:: RECORD SET ::
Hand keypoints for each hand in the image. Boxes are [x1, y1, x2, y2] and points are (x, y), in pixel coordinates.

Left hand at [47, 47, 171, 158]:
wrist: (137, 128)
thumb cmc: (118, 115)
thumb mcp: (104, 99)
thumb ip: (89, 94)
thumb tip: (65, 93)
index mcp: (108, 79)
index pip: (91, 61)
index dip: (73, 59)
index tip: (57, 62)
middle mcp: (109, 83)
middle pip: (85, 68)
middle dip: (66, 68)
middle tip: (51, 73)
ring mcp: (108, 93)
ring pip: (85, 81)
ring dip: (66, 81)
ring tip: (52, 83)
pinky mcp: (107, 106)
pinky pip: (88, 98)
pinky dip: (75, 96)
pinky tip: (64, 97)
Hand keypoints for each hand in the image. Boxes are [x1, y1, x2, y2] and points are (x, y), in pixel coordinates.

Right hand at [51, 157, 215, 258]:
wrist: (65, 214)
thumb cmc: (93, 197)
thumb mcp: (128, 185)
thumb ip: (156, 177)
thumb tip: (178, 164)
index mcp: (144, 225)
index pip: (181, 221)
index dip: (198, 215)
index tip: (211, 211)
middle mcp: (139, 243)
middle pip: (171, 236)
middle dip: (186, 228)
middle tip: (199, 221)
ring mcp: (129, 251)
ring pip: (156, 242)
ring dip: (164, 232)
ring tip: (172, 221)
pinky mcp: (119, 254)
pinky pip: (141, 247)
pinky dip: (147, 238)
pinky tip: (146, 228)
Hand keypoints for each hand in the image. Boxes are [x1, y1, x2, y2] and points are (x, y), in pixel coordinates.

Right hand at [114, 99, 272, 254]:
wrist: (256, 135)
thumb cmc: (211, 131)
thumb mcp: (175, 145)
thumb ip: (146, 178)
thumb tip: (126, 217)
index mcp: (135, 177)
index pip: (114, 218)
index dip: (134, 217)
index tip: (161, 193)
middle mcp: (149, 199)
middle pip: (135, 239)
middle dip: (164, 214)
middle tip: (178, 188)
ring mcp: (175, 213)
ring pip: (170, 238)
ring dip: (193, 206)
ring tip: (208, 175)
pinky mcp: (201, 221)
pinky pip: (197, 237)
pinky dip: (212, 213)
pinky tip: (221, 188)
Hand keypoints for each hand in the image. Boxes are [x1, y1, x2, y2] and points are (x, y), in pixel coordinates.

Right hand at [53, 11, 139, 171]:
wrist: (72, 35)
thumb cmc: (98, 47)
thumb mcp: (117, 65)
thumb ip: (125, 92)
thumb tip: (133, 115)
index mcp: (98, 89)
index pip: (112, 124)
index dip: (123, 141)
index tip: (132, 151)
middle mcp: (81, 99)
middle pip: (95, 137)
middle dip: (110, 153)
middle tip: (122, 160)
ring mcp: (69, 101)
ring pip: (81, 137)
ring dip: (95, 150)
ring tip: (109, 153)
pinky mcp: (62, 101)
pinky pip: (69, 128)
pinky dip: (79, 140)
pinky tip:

:: PROBLEM ::
Nothing but the lines from the one that contains "pinky mcp: (201, 221)" to the end of the listing should be given again, each exactly as it appears.

:: ANSWER TO THIS EXERCISE ::
pinky mcp: (201, 221)
pinky pip: (197, 237)
pinky dip: (212, 213)
pinky tip: (221, 188)
Hand keypoints for each hand in the image. Boxes are [x1, y1, x2, y2] and points are (x, y), in pixel coordinates.

Right hand at [53, 11, 139, 171]:
wrist: (72, 35)
thumb cmc: (98, 47)
thumb mcp: (117, 65)
thumb ip: (125, 92)
thumb tip: (133, 115)
index mcp: (98, 89)
index pip: (112, 124)
index dip: (123, 141)
index tip: (132, 151)
middle mcp: (81, 99)
middle pip: (95, 137)
middle dip: (110, 153)
middle tip: (122, 160)
ring mcp: (69, 101)
ring pip: (81, 137)
ring dip: (95, 150)
ring tip: (109, 153)
pinky mcp: (62, 101)
pinky pip: (69, 128)
pinky dip: (79, 140)
pinky tip:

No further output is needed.